UC of 6) in combination with trastuzumab (loading dose 8 mg/kg, followed by 6 mg/kg) administered every 3 weeks to Japanese women with stage 1–3 non-inflammatory breast cancer. In this report, we present the efficacy and safety profiles from this study, based on intention-to-treat analysis of data from all 50 patients.
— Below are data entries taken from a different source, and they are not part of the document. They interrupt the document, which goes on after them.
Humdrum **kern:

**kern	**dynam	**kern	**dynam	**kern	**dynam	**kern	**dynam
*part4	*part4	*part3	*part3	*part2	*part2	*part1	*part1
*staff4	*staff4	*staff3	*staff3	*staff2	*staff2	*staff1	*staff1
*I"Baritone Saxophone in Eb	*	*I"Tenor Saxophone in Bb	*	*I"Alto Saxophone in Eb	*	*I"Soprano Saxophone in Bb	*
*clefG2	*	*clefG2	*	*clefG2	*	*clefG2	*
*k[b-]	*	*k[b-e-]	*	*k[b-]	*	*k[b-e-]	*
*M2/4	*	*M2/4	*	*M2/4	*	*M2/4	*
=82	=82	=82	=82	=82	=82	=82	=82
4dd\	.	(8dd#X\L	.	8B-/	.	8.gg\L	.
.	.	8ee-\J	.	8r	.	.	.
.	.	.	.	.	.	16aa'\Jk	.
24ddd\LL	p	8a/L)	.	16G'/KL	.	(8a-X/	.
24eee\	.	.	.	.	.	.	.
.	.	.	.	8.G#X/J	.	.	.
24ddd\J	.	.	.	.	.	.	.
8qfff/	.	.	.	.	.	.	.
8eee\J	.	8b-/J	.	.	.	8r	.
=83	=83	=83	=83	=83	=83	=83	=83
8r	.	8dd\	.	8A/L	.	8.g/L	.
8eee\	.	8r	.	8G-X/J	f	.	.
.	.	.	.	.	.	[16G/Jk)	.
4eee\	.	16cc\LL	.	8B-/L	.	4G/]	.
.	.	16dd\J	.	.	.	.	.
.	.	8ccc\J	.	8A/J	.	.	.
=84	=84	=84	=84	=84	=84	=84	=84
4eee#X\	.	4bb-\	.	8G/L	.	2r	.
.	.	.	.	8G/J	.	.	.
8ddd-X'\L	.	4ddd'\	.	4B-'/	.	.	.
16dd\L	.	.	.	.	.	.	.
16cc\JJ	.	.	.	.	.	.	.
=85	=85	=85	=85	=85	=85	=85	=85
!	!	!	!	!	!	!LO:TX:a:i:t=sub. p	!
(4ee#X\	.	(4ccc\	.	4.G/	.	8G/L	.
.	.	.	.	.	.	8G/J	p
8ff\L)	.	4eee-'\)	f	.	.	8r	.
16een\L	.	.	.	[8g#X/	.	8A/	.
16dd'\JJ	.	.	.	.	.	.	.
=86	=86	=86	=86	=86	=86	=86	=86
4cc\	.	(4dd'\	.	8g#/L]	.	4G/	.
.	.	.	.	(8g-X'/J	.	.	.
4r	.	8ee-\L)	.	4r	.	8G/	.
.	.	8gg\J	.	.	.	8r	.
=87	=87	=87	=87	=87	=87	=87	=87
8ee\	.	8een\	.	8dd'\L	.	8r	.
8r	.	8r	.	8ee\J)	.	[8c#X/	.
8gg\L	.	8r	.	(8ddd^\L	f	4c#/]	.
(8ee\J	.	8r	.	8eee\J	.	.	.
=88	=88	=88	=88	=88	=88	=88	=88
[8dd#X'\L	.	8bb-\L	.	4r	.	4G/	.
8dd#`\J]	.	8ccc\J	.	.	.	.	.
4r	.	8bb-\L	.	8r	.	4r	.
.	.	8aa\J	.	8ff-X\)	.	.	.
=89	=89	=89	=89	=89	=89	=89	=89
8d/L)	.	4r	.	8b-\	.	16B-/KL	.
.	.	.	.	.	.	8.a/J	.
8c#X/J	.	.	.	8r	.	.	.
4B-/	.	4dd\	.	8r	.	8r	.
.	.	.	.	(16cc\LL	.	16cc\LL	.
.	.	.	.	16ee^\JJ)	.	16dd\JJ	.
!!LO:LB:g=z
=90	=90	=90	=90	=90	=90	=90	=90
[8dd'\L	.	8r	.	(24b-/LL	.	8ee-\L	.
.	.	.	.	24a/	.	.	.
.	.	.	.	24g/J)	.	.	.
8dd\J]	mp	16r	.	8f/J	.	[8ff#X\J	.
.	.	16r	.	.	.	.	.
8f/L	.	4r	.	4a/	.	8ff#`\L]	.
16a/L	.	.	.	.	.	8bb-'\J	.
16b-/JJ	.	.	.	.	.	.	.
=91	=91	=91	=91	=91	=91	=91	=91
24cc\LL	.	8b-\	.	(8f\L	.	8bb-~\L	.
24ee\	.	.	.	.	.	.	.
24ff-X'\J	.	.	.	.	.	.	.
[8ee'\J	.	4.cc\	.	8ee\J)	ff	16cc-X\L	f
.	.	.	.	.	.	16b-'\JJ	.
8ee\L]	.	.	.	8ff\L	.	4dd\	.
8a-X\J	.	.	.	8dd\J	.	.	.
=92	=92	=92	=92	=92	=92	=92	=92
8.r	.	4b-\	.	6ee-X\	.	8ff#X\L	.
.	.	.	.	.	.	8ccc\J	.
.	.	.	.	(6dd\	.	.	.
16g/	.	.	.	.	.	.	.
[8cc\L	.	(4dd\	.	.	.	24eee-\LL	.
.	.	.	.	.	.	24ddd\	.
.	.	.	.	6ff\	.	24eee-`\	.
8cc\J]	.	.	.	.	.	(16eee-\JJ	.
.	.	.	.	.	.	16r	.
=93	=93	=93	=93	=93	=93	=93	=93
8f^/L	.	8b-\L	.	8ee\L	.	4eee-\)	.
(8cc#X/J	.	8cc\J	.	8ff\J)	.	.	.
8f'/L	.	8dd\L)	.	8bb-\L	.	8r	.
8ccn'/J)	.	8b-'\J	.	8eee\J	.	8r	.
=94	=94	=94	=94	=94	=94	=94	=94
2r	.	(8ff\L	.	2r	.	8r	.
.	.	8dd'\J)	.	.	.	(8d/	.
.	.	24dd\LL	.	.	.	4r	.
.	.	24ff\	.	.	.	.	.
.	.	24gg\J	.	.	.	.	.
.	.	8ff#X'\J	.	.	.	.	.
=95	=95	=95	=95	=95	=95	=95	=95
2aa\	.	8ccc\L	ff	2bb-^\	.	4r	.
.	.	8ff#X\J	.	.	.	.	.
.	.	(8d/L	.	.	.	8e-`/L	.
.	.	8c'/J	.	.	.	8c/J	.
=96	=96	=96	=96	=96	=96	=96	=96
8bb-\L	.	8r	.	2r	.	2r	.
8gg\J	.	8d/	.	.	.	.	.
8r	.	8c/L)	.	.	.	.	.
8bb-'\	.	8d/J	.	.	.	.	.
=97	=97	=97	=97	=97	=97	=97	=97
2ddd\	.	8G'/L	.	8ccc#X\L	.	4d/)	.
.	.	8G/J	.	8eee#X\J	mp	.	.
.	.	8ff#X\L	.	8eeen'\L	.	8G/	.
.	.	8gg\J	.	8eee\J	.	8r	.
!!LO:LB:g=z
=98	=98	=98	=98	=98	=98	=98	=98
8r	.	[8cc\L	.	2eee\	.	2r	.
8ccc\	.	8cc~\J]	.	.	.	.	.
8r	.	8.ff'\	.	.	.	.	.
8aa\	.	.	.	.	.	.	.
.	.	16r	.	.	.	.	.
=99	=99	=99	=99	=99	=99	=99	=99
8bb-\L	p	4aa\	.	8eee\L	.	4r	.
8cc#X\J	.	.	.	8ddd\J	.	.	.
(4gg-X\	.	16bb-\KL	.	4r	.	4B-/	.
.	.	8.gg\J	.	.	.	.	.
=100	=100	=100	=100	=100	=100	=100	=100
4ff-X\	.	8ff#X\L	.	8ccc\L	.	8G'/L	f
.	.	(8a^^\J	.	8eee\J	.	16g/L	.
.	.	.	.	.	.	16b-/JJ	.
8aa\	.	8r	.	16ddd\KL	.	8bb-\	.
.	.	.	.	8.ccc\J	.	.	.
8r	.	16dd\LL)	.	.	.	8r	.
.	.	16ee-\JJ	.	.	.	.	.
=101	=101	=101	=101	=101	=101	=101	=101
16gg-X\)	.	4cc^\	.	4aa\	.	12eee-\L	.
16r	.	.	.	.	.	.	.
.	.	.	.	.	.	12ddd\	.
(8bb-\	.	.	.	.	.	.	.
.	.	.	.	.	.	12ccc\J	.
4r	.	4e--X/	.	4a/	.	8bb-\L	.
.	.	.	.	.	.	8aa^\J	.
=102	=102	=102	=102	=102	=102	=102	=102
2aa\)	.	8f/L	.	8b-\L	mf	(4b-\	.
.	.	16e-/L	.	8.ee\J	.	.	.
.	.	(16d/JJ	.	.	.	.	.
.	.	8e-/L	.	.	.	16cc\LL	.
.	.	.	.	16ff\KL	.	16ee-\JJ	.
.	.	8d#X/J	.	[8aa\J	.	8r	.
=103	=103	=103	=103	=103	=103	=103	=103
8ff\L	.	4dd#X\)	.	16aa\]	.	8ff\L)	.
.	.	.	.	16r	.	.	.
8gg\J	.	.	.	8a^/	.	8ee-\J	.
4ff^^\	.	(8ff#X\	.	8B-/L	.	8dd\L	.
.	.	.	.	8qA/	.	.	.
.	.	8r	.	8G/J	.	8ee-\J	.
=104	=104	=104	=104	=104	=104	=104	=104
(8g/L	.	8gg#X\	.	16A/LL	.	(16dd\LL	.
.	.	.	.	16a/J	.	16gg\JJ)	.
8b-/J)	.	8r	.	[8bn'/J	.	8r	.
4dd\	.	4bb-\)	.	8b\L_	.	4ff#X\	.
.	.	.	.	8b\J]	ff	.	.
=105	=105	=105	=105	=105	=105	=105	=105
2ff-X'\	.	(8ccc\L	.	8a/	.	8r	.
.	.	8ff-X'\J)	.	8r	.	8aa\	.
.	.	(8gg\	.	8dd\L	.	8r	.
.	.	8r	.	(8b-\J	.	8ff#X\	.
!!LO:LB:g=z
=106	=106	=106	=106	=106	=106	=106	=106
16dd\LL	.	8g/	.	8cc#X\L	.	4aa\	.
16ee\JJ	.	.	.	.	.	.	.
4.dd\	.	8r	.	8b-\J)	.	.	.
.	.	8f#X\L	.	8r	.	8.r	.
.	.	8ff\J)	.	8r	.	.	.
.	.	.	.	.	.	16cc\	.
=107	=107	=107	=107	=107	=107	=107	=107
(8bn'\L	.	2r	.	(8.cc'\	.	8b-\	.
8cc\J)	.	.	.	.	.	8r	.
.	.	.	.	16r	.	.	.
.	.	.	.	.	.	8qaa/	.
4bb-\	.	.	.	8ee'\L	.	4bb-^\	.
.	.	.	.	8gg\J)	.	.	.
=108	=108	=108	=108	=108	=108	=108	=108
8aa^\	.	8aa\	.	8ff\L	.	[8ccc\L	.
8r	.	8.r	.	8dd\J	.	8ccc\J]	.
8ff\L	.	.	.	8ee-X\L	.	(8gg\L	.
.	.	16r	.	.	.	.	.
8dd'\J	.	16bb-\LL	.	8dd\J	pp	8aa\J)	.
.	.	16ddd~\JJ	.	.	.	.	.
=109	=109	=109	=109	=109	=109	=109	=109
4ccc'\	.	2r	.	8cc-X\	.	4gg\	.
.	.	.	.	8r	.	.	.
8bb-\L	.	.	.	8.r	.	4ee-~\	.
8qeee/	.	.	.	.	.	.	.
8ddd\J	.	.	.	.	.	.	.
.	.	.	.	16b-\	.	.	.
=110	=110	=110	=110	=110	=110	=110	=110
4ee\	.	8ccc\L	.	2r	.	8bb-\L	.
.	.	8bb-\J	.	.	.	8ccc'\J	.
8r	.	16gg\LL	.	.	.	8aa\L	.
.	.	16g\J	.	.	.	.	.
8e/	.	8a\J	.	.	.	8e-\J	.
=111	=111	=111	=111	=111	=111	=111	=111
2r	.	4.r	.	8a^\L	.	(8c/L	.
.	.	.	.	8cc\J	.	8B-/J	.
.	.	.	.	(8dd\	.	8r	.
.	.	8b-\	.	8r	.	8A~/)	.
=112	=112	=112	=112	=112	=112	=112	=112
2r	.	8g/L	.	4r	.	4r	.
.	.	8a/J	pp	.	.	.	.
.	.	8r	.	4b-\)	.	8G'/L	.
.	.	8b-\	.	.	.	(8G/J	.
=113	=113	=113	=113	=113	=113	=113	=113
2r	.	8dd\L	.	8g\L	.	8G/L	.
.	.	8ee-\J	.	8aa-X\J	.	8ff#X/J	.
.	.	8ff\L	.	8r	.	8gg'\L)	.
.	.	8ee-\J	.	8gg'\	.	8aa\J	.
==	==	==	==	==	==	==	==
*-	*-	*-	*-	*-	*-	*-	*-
Patients and methods This prospective clinical study was conducted among treatment-naïve Japanese women (age group 18–75 years) with unilateral breast cancer (T1-3, N0-2, M0), which was confirmed to be HER2-positive invasive carcinoma on histopathological examination. Eligibility criteria included: Eastern Cooperative Oncology Group (ECOG) performance status 0 or 1; adequate bone marrow reserve (absolute neutrophil count >1500/µL; platelet count >100,000/µL), renal function (serum creatinine <1.5 × upper limit of normal), and hepatic function (total bilirubin <1.5 × upper limit of normal); left ventricular ejection fraction (LVEF) within normal limits by echocardiography. Exclusion criteria were: patients who had bilateral or metastatic breast disease, inflammatory breast cancer; pregnant or lactating women; another histological subtype or neoplasm; history of atrial or ventricular arrhythmia, congestive heart failure, myocardial infarction; psychiatric disorders; active infection.